Rechnitz, whose firm Brius Healthcare is California’s largest nursing home operator, spent approximately $3.6 million on a luxury jet in 2013, which he operates through a subsidiary that receives direct payments from his nursing homes. Over the following three years, that plane circled the globe more than 20 times, while Rechnitz racked up nearly 400 patient care violations and threatened to evict nearly 200 elderly patients claiming his homes were losing money.
Revelations about Rechnitz’s Gulfstream G-IV – including its flights to international destinations like Brazil, Portugal, and Israel – are contained in a report issued this week by the National Union of Healthcare Workers (NUHW). The details come from previously unpublished records obtained from the Federal Aviation Administration and other government agencies.
Altogether, Rechnitz has spent an estimated $8 million to purchase and operate the jet.
Rechnitz’s spending habits should concern all Californians because he controls one out of every 14 nursing home beds in the state. And there is ample evidence that he is not spending enough to properly care for residents.
A Sacramento Bee investigation found that in 2014 Rechnitz’s homes were “tagged with nearly triple as many serious deficiencies per 1,000 beds as the statewide average.” One of his Los Angeles homes has been cited in connection with three separate resident deaths since 2009.
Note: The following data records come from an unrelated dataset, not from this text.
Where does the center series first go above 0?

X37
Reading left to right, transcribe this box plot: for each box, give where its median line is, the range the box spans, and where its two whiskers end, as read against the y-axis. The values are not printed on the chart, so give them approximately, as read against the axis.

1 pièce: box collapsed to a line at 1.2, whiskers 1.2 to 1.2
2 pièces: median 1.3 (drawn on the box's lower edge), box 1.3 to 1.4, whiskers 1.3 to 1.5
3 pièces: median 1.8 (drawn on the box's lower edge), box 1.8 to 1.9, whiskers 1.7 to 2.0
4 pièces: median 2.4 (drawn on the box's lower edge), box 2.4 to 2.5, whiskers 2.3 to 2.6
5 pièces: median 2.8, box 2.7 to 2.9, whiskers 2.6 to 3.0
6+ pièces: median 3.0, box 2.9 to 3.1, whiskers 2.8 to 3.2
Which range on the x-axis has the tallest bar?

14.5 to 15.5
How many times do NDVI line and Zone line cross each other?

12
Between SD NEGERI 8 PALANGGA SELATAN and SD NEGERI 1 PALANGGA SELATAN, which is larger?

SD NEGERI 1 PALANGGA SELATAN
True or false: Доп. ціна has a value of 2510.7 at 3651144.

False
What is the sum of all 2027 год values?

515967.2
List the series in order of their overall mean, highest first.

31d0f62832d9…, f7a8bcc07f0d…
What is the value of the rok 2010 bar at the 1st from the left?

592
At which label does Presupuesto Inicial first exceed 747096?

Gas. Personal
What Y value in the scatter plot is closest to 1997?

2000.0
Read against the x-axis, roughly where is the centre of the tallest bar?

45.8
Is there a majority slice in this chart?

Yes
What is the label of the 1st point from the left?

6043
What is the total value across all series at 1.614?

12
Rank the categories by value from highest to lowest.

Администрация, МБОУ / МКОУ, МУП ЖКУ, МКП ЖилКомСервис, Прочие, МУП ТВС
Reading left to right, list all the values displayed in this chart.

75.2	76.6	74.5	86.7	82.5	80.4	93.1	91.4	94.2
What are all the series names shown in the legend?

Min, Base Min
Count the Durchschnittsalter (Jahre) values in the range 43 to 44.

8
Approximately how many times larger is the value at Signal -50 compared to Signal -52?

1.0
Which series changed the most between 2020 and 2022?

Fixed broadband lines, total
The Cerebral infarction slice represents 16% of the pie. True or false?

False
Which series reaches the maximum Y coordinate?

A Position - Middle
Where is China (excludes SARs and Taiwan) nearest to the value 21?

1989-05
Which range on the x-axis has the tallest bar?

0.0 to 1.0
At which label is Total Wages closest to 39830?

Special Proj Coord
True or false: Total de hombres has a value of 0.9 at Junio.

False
In July 2016, the California Department of Public Health blocked Brius from obtaining licenses to operate five nursing homes due to the company’s widespread violations of California’s patient-care laws. Harris labeled Rechnitz “a serial violator” in an emergency motion seeking to block it from buying 19 nursing homes three years ago. And the federal government barred three Brius nursing homes from treating Medicare patients due to severe violations of federal standards.
The report on Rechnitz’ private jet comes on the heels of recent articles raising questions as to whether he is siphoning money out of his nursing homes. The North Coast Journal reported that Rechnitz’ nursing homes in Humboldt County appear to pay inflated rent to companies that he controls and that over the course of two years they paid $117,000 more to Rechnitz’s medical supply firm for “routine supplies” even though their admissions dropped 30 percent.
NUHW’s report – entitled “Misplaced Priorities at 40,000 Feet” – includes recommendations for policymakers and the public, as well as links to more than 100 pages of source documents obtained from government agencies.